Make an appt with shelter and the cab for help and advice.

Ultimately you cannot continue to live there so you need to start preparing to move out.

Lovelysausagedogscrumpy · 14/01/2023 12:36

I don’t think you have any right to stay. Do you know if the house is being sold to settle outstanding care home fees, as in certain circumstances local authorities can agree to defer the sale of a home. I would think the death of your GM would then trigger repayment of those fees. You wouldn’t qualify to stay on in the home and further delay any sale to pay care fees because there are strict rules as to who qualifies, and you would need to have been resident in the home before your GM entered care. In addition, I think if your tenancy agreement was with your GM, then that agreement died with her, and the executors now have the ability to evict you. Rather than fighting to stay on, you might be better putting your energy into finding a suitable alternative.
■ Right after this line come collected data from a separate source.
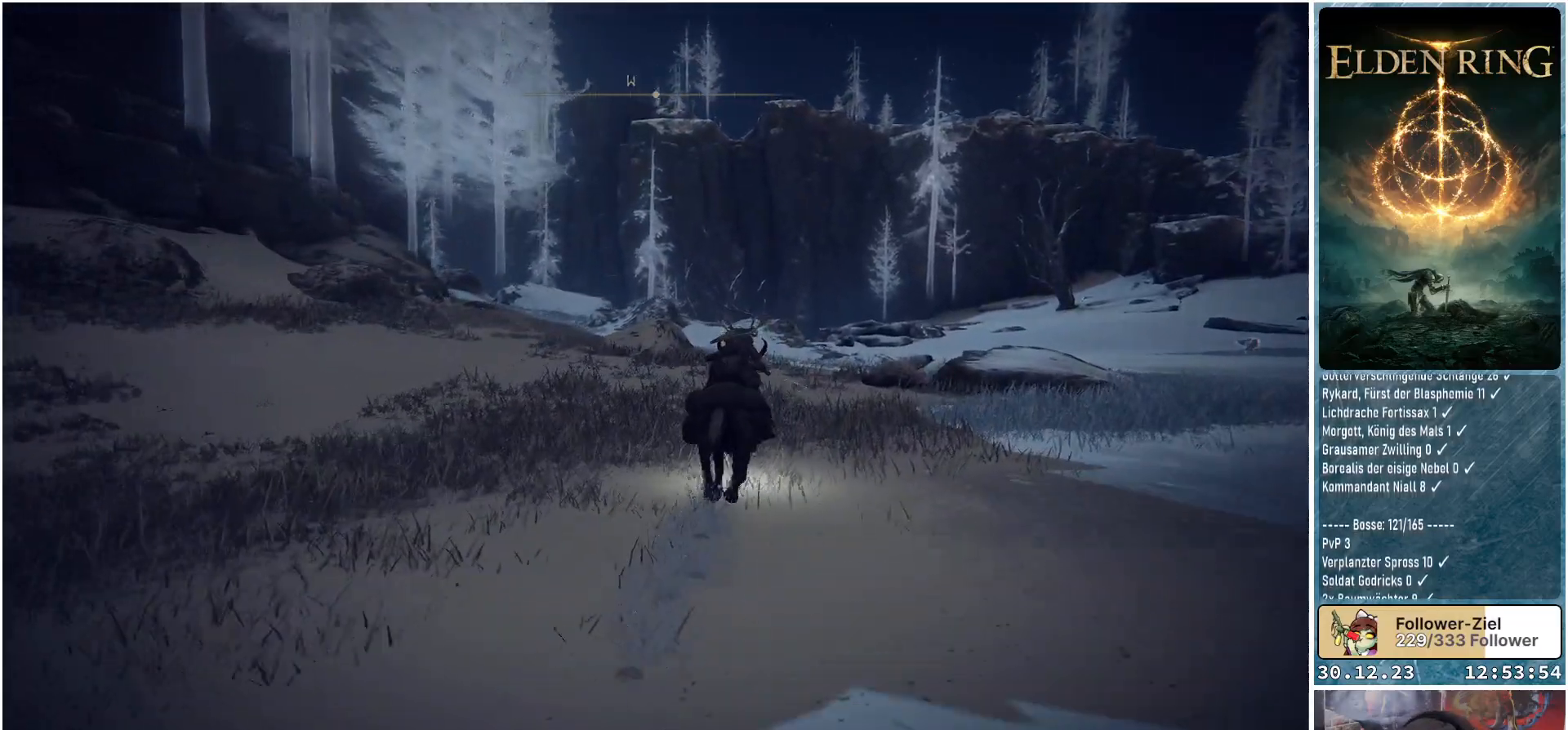
{"buttons": [], "left_stick": "up", "right_stick": "down-left", "events": []}
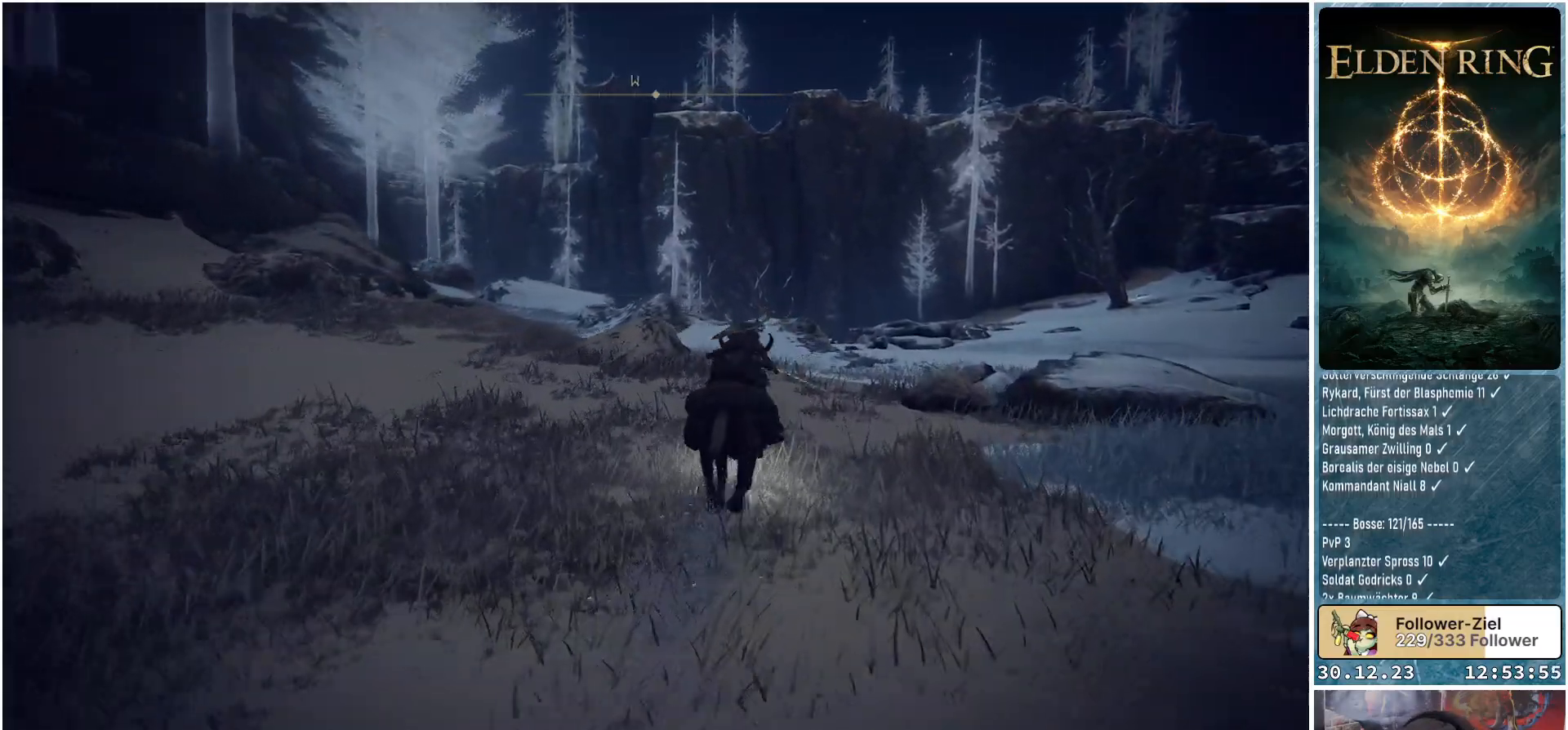
{"buttons": [], "left_stick": "up", "right_stick": "down-left", "events": []}
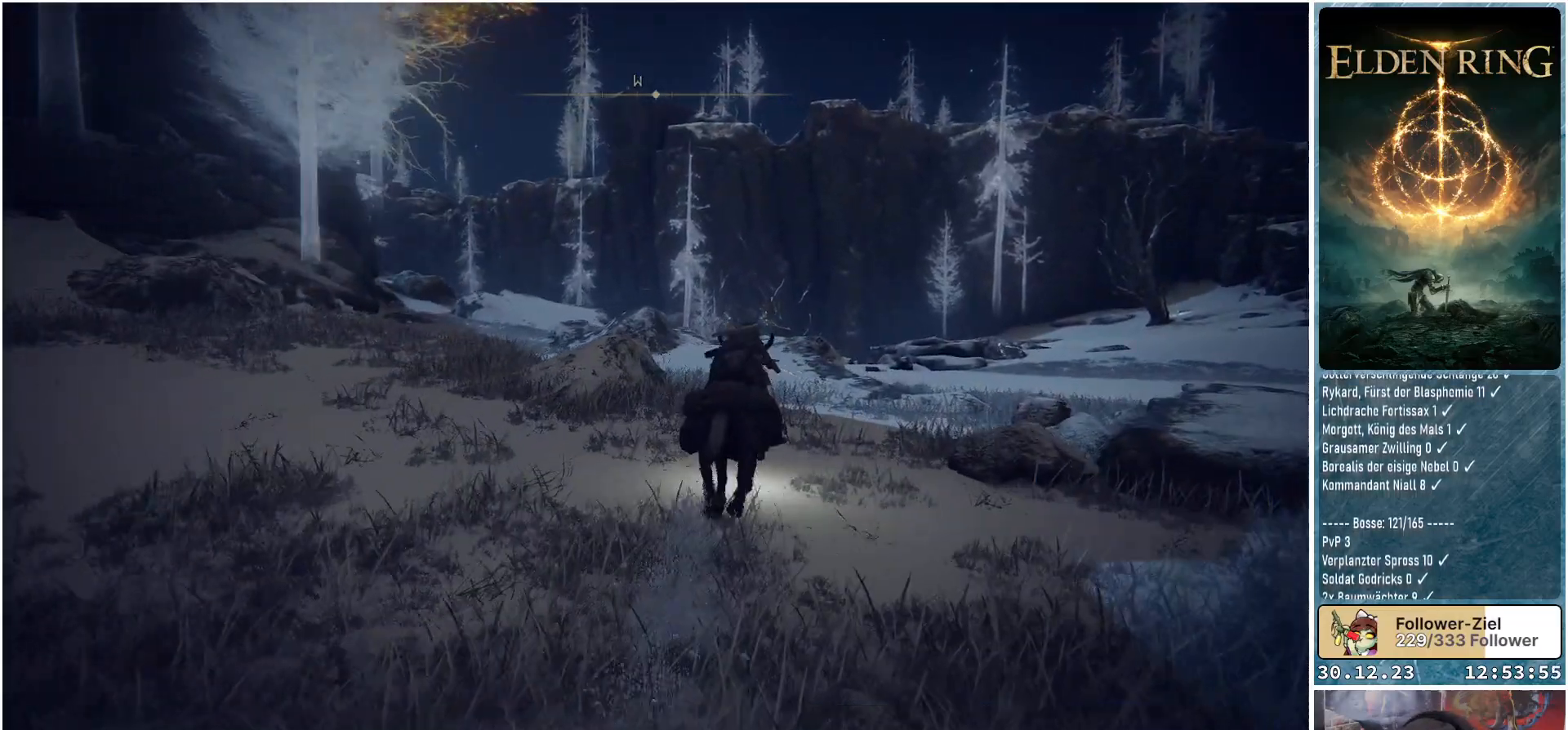
{"buttons": [], "left_stick": "up-right", "right_stick": "down-left", "events": [[217, "left_stick", "up-right"]]}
freyamay74 · 14/01/2023 12:37

The op is effectively robbing the beneficiaries of their legal asset while she plans to play hardball about getting out.

Trying to. She won't succeed as she has no legal right to remain there. The house belongs to other people.

Do some people seriously think #bekind means 'never call out selfish, untitled and unkind behaviour'?!

99% of people have just told it as it is. That's not mean or bitchy. The OP has had a huge leg by living rent free for 2 years (and was quite prepared to freeload off a grandmother she says 'wasn't a nice person!) I guess in the OP's massively entitled mindset, the grandmother 'wasn't nice' because 2 years rent free isn't enough and she now wants the fucking house as well.

Honestly, you couldn't make it up!

ShimmeringShirts · 14/01/2023 12:39

The question isn’t “can they make me leave?” - they can. The real question is “Do I want to fuck my family over and force them to take me to court, destroying any family ties we have?”

If you’re ok with destroying your relationship with your family, go ahead and let them take you to court to evict you. They will win and you’ll lose more than your home.